Failure to explain the details involved in the expensive IVF processes, its successes and failures to prospecting patients before undergoing fertility treatment can lead to a lot of misunderstandings and acrimonies between patients and fertility experts following failed treatments.

Therefore, the need for proper counseling of patients wishing to undergo fertility treatments cannot be overemphasized. To avoid exploitation of desperate patients seeking treatments and provide value for the money so spent, it is imperative that provision of fertility treatments in Nigeria should not be an all-comers’ market.

There is therefore a great need to regulate and provide guidance and a strictly applied code of ethics for all fertility experts and physicians in Nigeria. However, the good news is that success rates and live births following IVF treatments are continually on the increase in well-established fertility clinics manned by qualified specialists.

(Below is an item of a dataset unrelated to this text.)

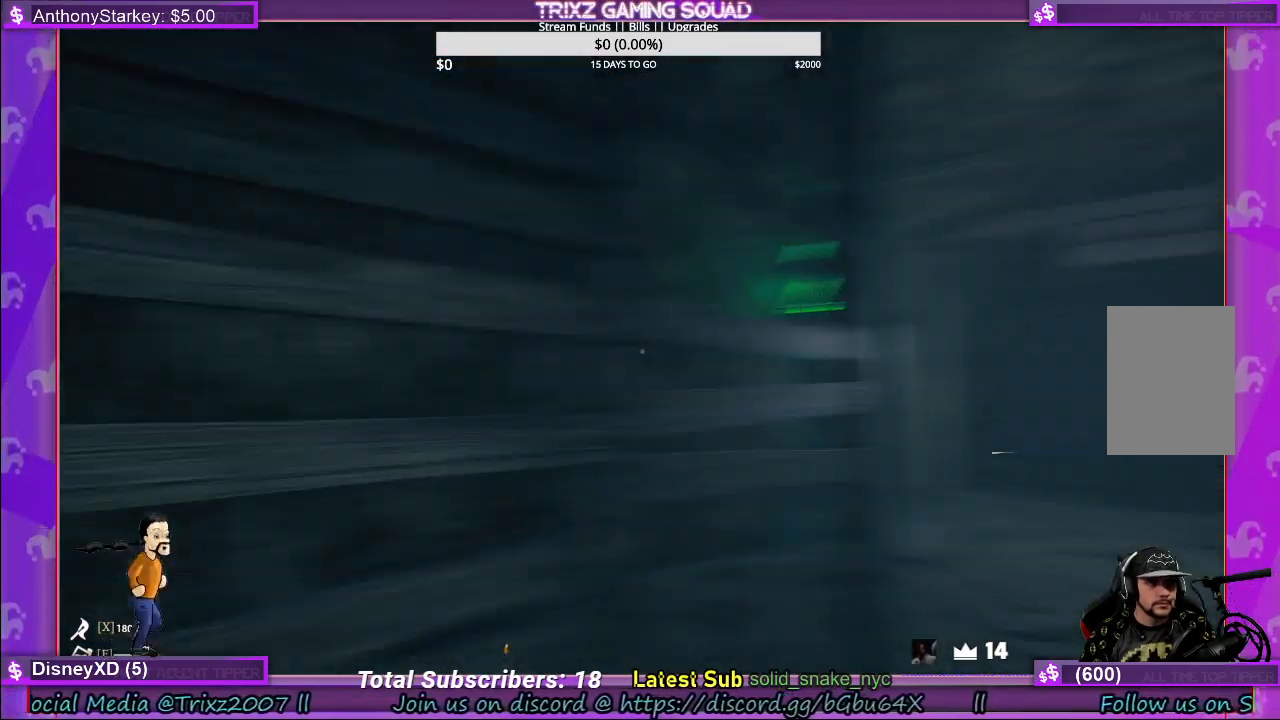
{"keys": ["d", "shift"], "mouse": [], "events": [[33, "d", "down"], [150, "shift", "down"]]}
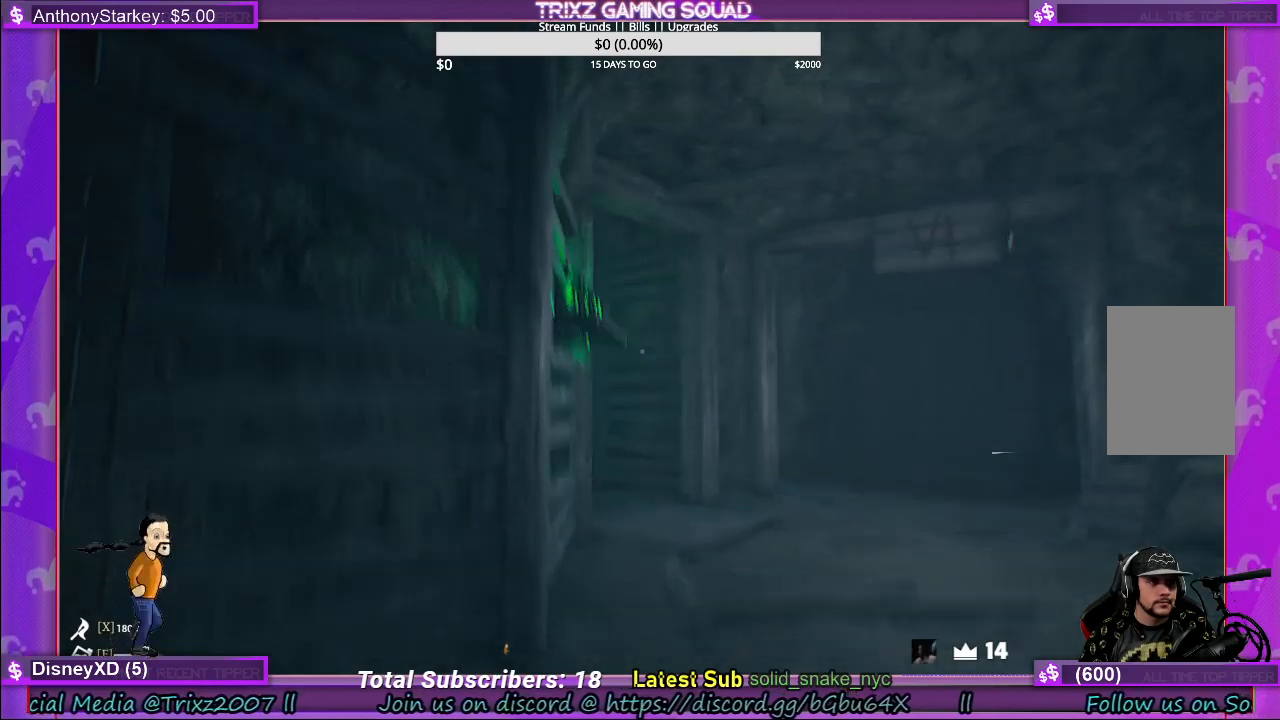
{"keys": ["d", "shift", "w"], "mouse": [], "events": [[33, "w", "down"]]}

To reap the full benefits of recent advancement in IVF treatment strategies, bring succour and family fulfillment to infertile couples and to prevent patients’ exploitation, a lot more needs to be done to standardise and regulate fertility practices in Nigeria, like in most developed world for example EU and USA. This will no doubt prevent abuse and exploitations of the ART processes to the detriment of the individuals, families and the society at large.

In this vein, the recent effort by the Association for Fertility and Reproductive Health (AFRH) in Nigeria to address the many issues that affect the management of infertility and reproductive health in Nigeria, West Africa and Africa as a whole is highly commendable.

The other goals of AFRH are to create fertility awareness in Nigeria, give education and support to patients; bring together fertility physicians in Nigeria, Africa and abroad for the purpose of promoting research in reproductive health and to organize yearly conferences, provide timely/purposeful educational materials.

The AFRH also provides a robust and acceptable standard/code of practice policy documents, periodic public/stakeholders’ consultations, and periodic revision of the practice code in line with cutting-edge researches, societal norms and aspirations largely to meet patients and societal expectations. • Dr. Lateef Akinola is a member of the Scientific Committee of Association for Fertility and Reproductive Health (AFRH).